A família de Murilo Zancaner, natural do interior de São Paulo, está ali desde 1967. Em uma de suas propriedades, de 4.500 hectares, ele reveza o cultivo de soja e milho, mas faz apenas uma safra de cada grão por ano para evitar perdas. “E faço a safrinha de boi”, diz.
Zancaner afirma fazer monitoramento meteorológico e não ver mudanças de padrão na precipitação, mas foi surpreendido pelo clima recentemente.
“Mesmo plantando na época, eu vendi uns 30 mil sacos [de soja] com avaria por causa da chuva na colheita”, relata. A quantia equivale a cerca de 30% do total comercializado por ele na última safra.
Além do aumento das temperaturas, as mudanças climáticas também influenciam na frequência e intensidade de eventos climáticos —por exemplo, deixando chuvas mais concentradas.
Zancaner diz não acreditar que o desmatamento impacte o clima da Amazônia, mas vê diferenças nas áreas de reserva legal de vegetação nativa que é obrigado a manter na fazenda. “Onde tem a mata chove mais do que nos outros lugares”, conta.

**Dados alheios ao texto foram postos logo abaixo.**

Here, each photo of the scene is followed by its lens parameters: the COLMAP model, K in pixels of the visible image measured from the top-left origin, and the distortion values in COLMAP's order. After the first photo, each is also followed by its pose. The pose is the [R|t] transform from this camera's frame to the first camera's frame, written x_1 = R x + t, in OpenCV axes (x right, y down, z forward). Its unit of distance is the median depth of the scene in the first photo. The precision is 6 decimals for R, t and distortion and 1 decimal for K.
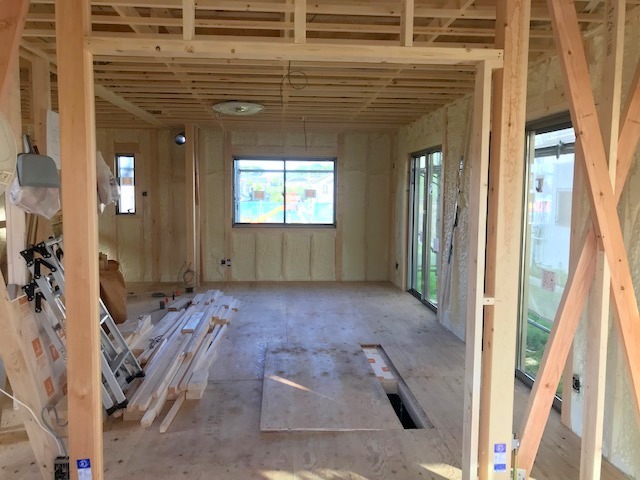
lens RADIAL K [[515.3, 0, 323.5], [0, 515.3, 239.1], [0, 0, 1]] dist [0.036883, -0.005845]
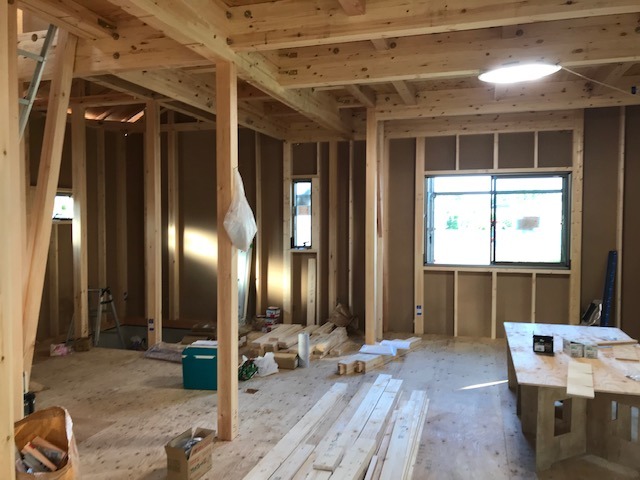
lens RADIAL K [[515.3, 0, 322.5], [0, 515.3, 242.4], [0, 0, 1]] dist [0.036883, -0.005845]
pose [[0.931739, 0.006755, -0.363067, -0.033483], [-0.020743, 0.999184, -0.034644, -0.027388], [0.362536, 0.039811, 0.931119, 0.203948]]
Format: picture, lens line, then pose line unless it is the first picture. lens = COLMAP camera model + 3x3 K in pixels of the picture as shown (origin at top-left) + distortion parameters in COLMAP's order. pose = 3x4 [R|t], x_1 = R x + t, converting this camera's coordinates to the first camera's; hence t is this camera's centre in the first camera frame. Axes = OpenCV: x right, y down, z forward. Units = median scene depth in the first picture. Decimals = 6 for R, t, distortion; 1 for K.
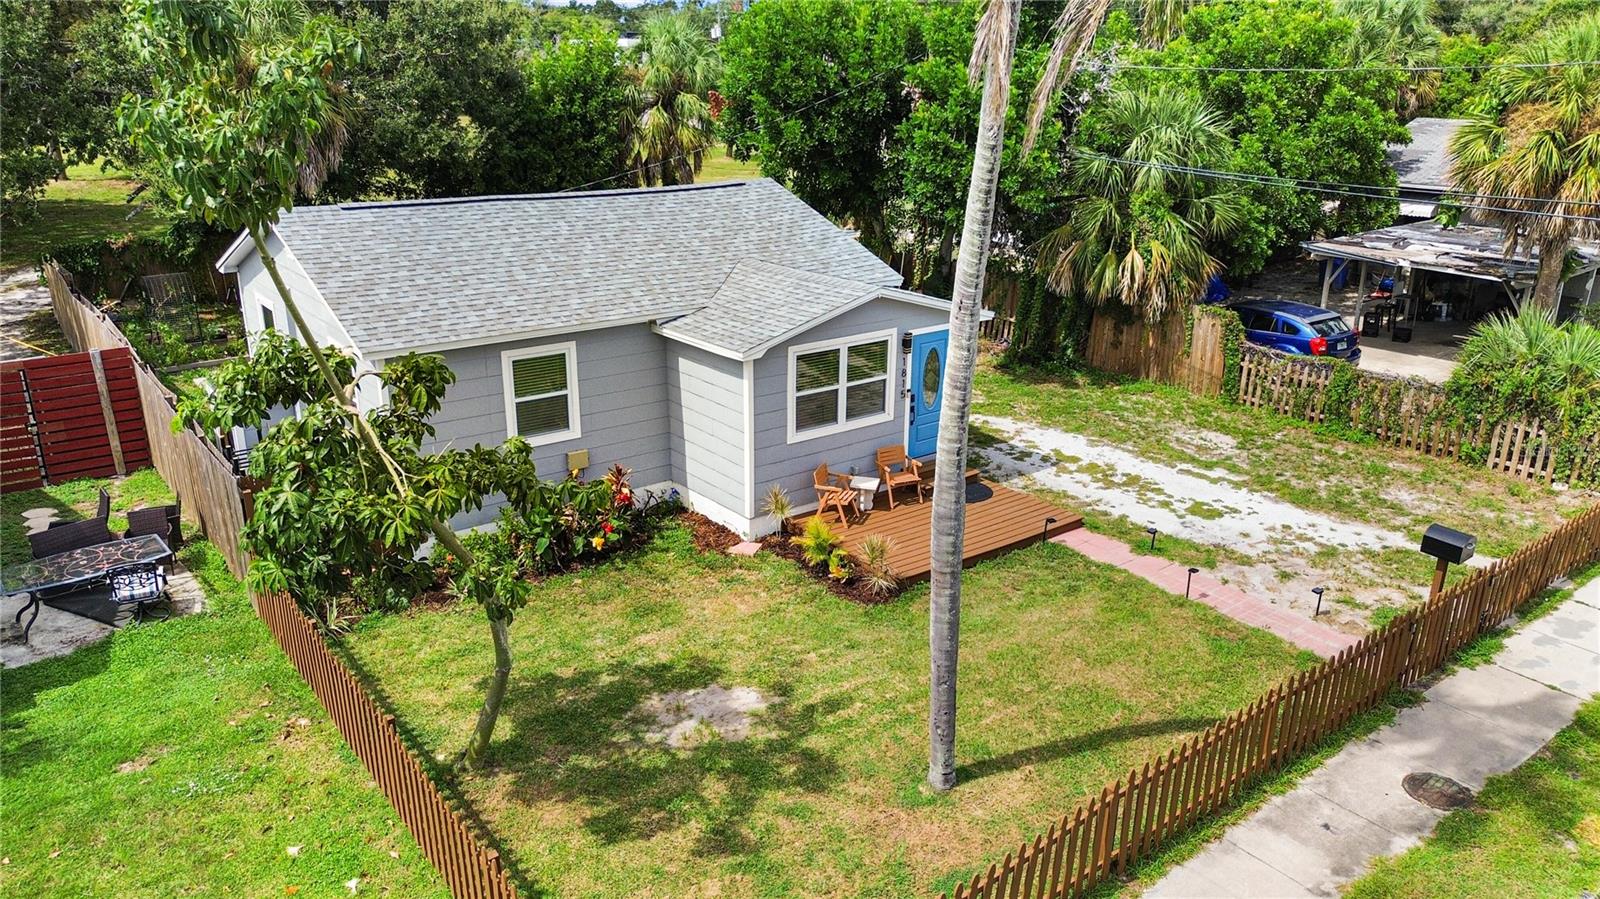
lens RADIAL K [[1137.3, 0, 792.6], [0, 1137.3, 465.2], [0, 0, 1]] dist [0.034858, -0.010179]
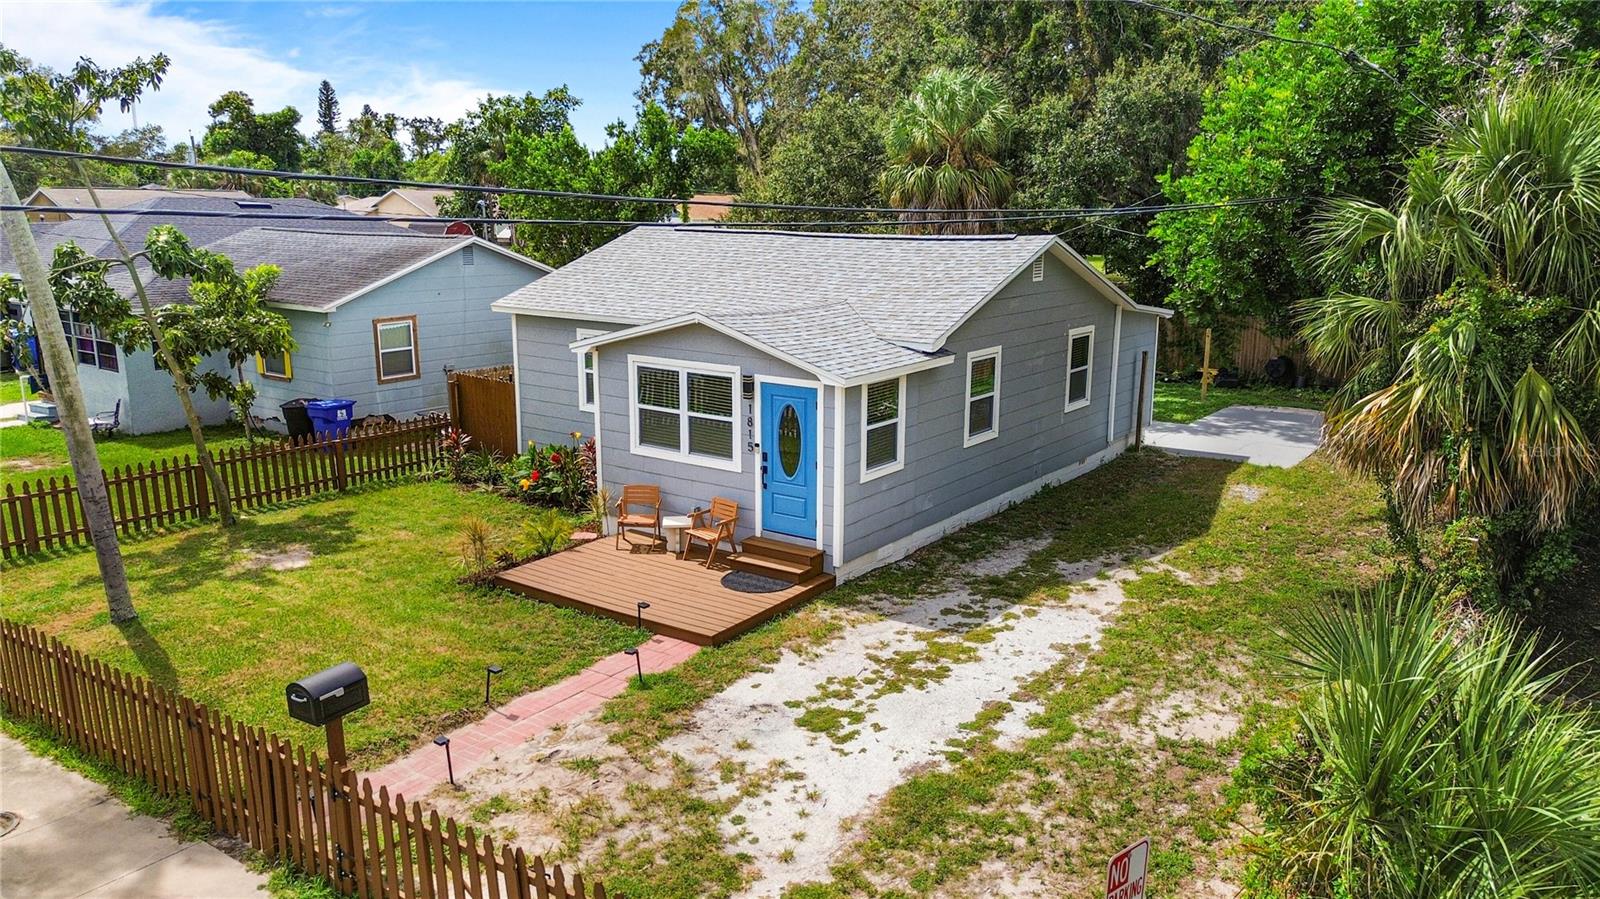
lens RADIAL K [[1137.3, 0, 807.2], [0, 1137.3, 460.1], [0, 0, 1]] dist [0.034858, -0.010179]
pose [[0.303262, 0.206390, -0.930288, 0.946299], [-0.325129, 0.940090, 0.102577, -0.160783], [0.895725, 0.271356, 0.352197, 0.758271]]
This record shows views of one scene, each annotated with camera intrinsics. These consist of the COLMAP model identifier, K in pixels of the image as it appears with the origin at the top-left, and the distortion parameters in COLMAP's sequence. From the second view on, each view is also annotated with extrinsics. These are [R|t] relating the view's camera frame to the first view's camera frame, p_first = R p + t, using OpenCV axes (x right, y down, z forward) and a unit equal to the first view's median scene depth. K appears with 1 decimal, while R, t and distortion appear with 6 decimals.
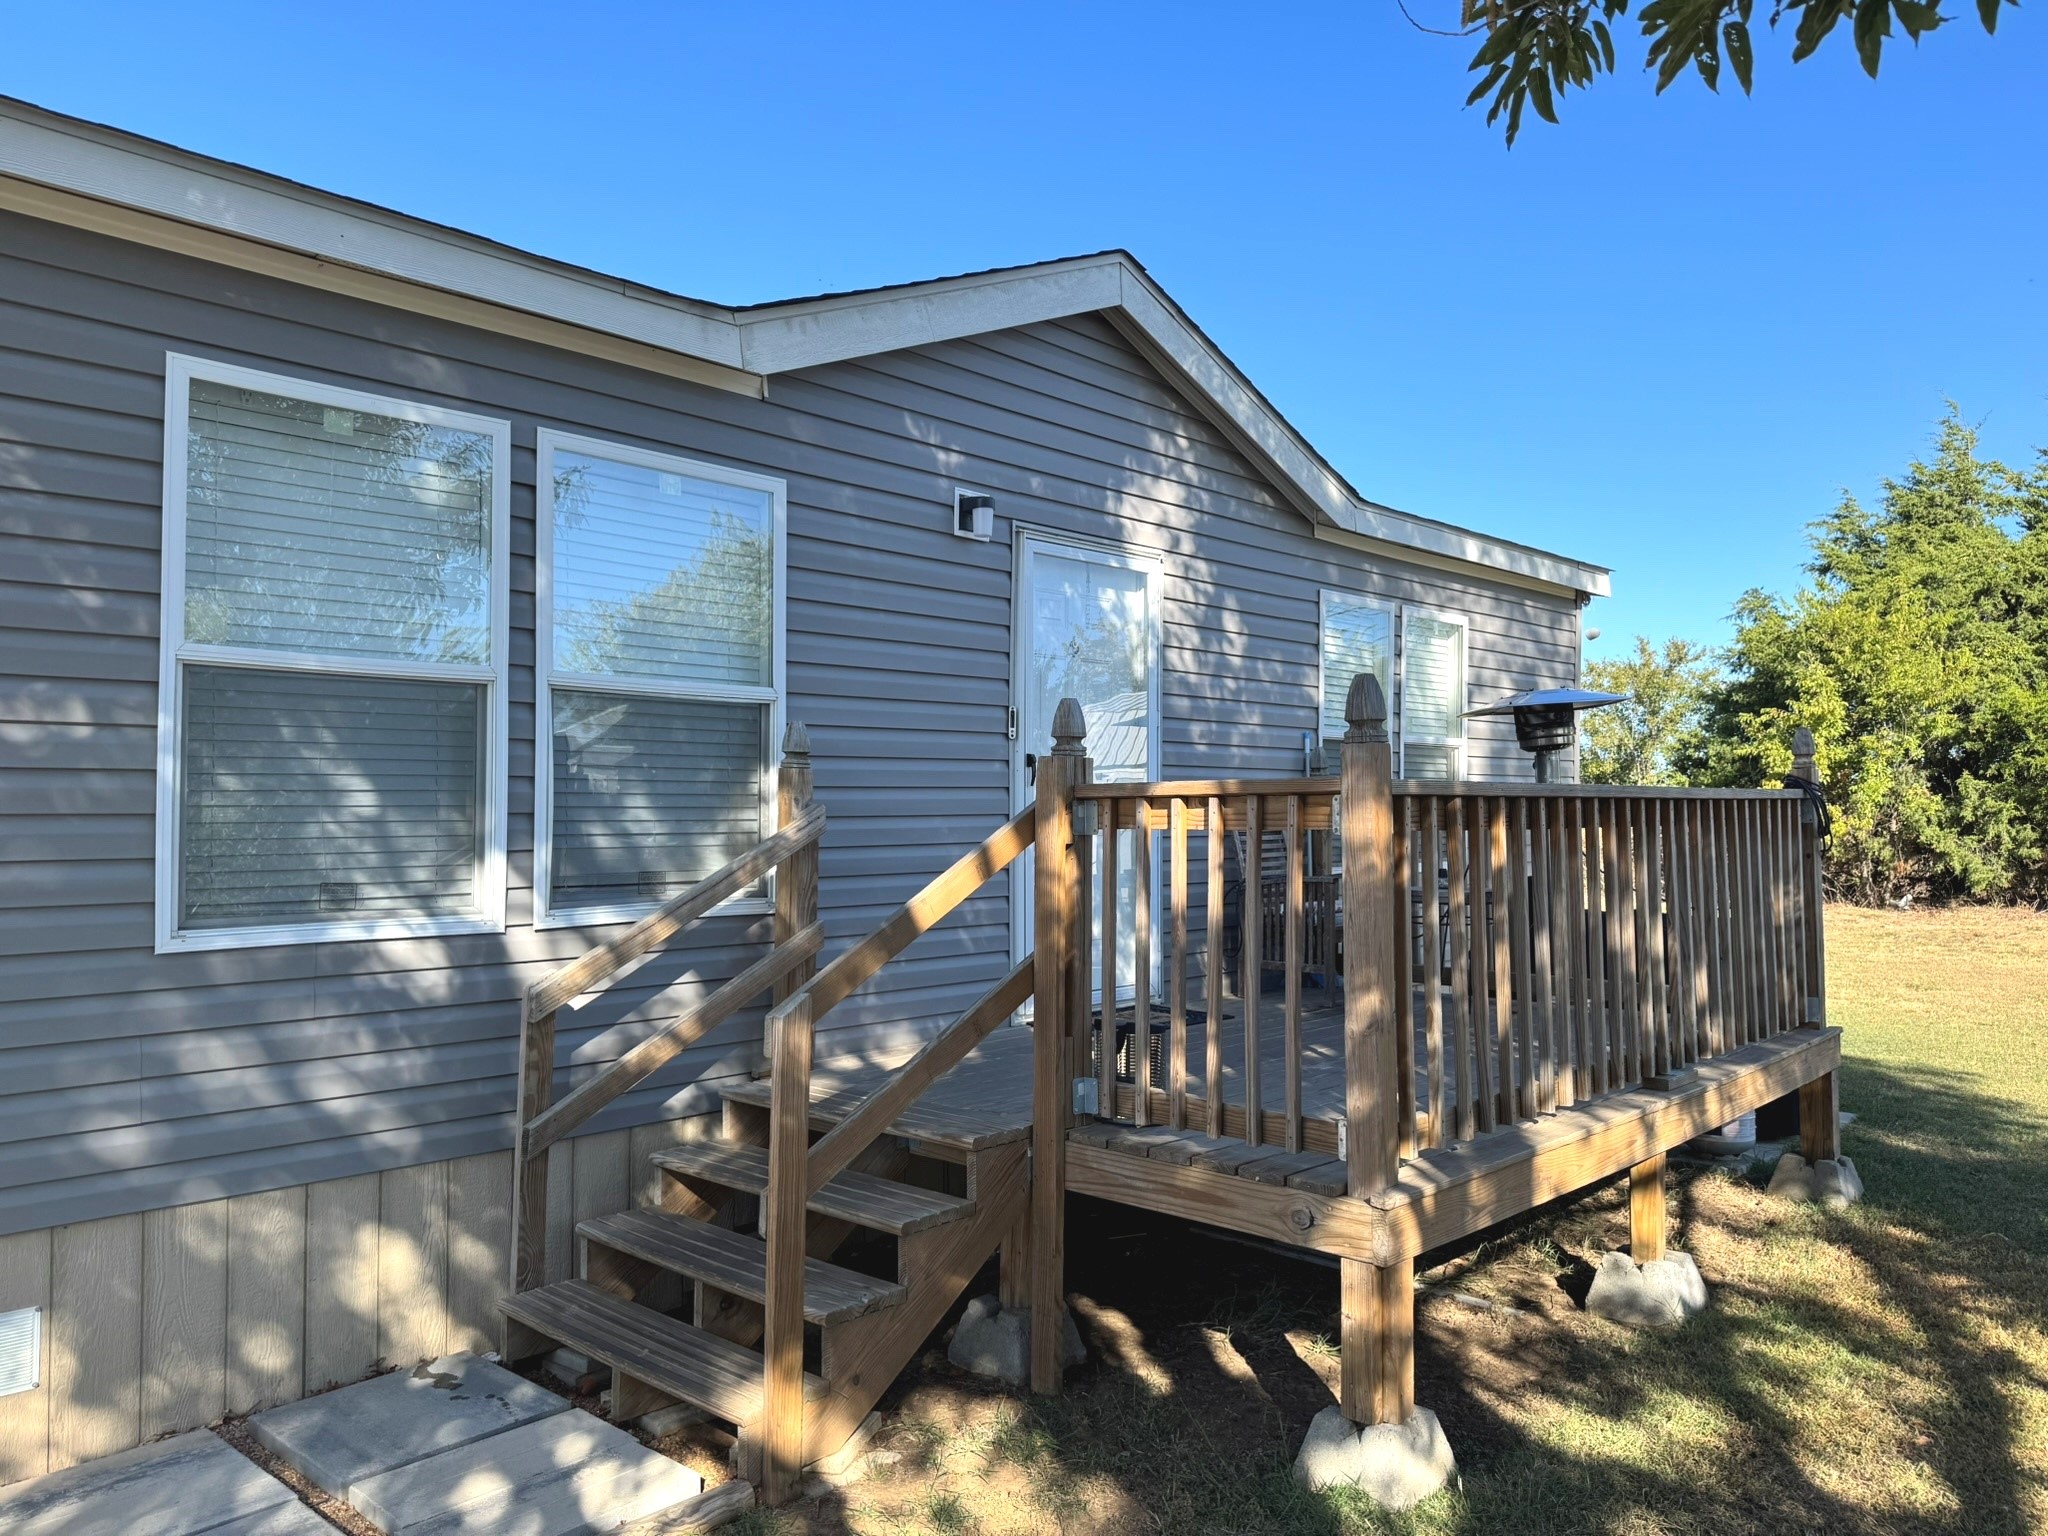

Apesar disso, vê a reserva como uma obrigação que precisa ser cumprida, mas que não gera lucro. “É ruim, ninguém quer ter”, afirma. “Mas tem que ter.”
Leite Filho, da UFMG, explica que existem evidências científicas de que os efeitos locais do desmate são maiores do que na escala global. “O aquecimento é intensificado em cerca de quatro vezes mais regionalmente”, diz.
O pecuarista Vinicius Scaramussa, natural de Paragominas, aposta na tecnologia e no melhoramento do pasto para driblar a imprevisibilidade. “Todo ano aumentamos o investimento buscando aumento de produtividade”, conta.
“Tentamos nos adaptar ao clima daquele ano”, afirma ele, lembrando discrepâncias nas chuvas recentes. Em 2015, cita, foram 1.200 milímetros, enquanto, em 2023, 2.200.
Leite Filho destaca que muitos produtores ainda não reconhecem a dimensão do impacto da alteração nas chuvas devido a avanços tecnológicos, como variedades de sementes e sistemas de irrigação.
O pesquisador afirma que já há estudos que apontam, por exemplo, que a capacidade de melhoramento da soja está próxima de atingir o limite. “Então, depositar a confiança somente no avanço tecnológico para a continuidade da produção é muito arriscado”, explica.
Para ele, o futuro aponta “uma descontinuidade da atividade agrícola do jeito que é feita hoje na Amazônia” caso o desmatamento não seja zerado.
“Nós estamos vislumbrando o que a gente chama de agrossuicídio. Porque é como se a atividade estivesse dando um tiro no seu próprio pé, já que ela depende do clima para produzir”, diz.
A reportagem viajou a convite da Rainforest Foundation Norway.